• TEXT FOR ANALYSIS:

- - - -

Let Mr. Kellemeyer show you how it’s done:
For instance, I began to realize that the assertion, “I can have sex without wanting a child” was logically absurd. It’s like saying, “I can eat ice cream all day without wanting to get fat.” Sure, you can. But what does your “want” have to do with it? The biological reality was going to hit you either way.
I thought it was a good analogy, but I quickly discovered a flaw. Having sex was different from eating cupcakes all day. Every time I ate a cupcake, I added calories to my body. Every time. But it is not the case that every act of sex creates a child. The analogy wasn’t perfect.
I gnawed on that for awhile.
And I began to see… something
Something I didn’t expect.
Ultimately, it was this point – the point that sex does not always create children – that converted me back to the Faith.
This is what I saw.

- - - -

• DATA LISTING:
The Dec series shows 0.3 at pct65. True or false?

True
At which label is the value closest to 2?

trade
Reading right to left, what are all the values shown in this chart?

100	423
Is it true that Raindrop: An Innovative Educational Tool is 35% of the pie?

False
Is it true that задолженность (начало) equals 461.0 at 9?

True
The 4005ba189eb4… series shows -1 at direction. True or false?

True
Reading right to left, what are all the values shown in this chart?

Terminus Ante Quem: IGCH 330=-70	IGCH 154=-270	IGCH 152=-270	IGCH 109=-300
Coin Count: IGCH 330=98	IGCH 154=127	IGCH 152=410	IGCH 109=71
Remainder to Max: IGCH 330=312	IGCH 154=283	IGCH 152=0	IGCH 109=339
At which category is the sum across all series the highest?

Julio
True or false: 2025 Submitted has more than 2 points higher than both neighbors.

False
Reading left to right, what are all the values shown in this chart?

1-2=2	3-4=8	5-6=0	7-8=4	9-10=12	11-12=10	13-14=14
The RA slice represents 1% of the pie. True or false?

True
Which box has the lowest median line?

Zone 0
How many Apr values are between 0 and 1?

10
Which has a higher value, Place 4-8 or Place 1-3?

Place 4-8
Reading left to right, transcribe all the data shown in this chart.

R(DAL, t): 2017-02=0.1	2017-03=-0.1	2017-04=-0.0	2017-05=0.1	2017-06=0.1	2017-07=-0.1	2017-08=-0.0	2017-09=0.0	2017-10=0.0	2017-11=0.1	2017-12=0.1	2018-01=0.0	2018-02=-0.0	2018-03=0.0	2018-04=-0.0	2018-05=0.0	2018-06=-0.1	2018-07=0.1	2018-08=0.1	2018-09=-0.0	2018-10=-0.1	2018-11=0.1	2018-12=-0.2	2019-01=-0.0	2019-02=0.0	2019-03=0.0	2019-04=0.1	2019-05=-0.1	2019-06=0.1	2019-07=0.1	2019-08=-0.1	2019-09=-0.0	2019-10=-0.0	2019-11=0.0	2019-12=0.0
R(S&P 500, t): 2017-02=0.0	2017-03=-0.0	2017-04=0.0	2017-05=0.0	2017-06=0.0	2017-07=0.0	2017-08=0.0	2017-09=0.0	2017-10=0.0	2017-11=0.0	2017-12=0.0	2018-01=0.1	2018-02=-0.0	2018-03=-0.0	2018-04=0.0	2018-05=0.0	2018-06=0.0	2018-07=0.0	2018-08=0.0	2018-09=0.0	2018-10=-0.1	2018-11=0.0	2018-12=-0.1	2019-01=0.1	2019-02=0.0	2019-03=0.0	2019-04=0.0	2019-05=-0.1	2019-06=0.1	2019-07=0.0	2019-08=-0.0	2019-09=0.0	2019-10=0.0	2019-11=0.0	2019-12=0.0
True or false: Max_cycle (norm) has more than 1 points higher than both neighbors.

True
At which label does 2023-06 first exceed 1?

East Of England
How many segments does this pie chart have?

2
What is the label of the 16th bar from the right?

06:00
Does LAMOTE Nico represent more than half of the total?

- - - -

• YOUR TASKS:
[1] Could you copy the part of the passage about sex and wanting a child word for word, beginning at "I thought it" and stopping after "that for awhile."?
[2] What comes next in the passage about sex, children, and the return to the Faith? Continue it from its last sentence.

• EXERCISE RESULTS:
[1]
I thought it was a good analogy, but I quickly discovered a flaw. Having sex was different from eating cupcakes all day. Every time I ate a cupcake, I added calories to my body. Every time. But it is not the case that every act of sex creates a child. The analogy wasn’t perfect.
I gnawed on that for awhile.

[2]
Precisely because sex does not always create children, yet it always holds the promise of creating children, that sex stands for something greater than itself. Because sex is designed to produce children, yet does not always produce them, the act is transformed from a simple biological action into… there was no other word for it… poetry.
Because sex contains not a hard reality, but only a future promise, it becomes a promise, the promise of the man to the woman “I will be with you always, even if this does produce that for which it is designed.”
And by this act, the man gives himself not just to the woman, he gives himself primarily to the not-yet-conceived child.
It was the poetic biology of the thing that snared me.
In the end, Ladies, real men are so much more appealing than punks who think women are good for one thing only.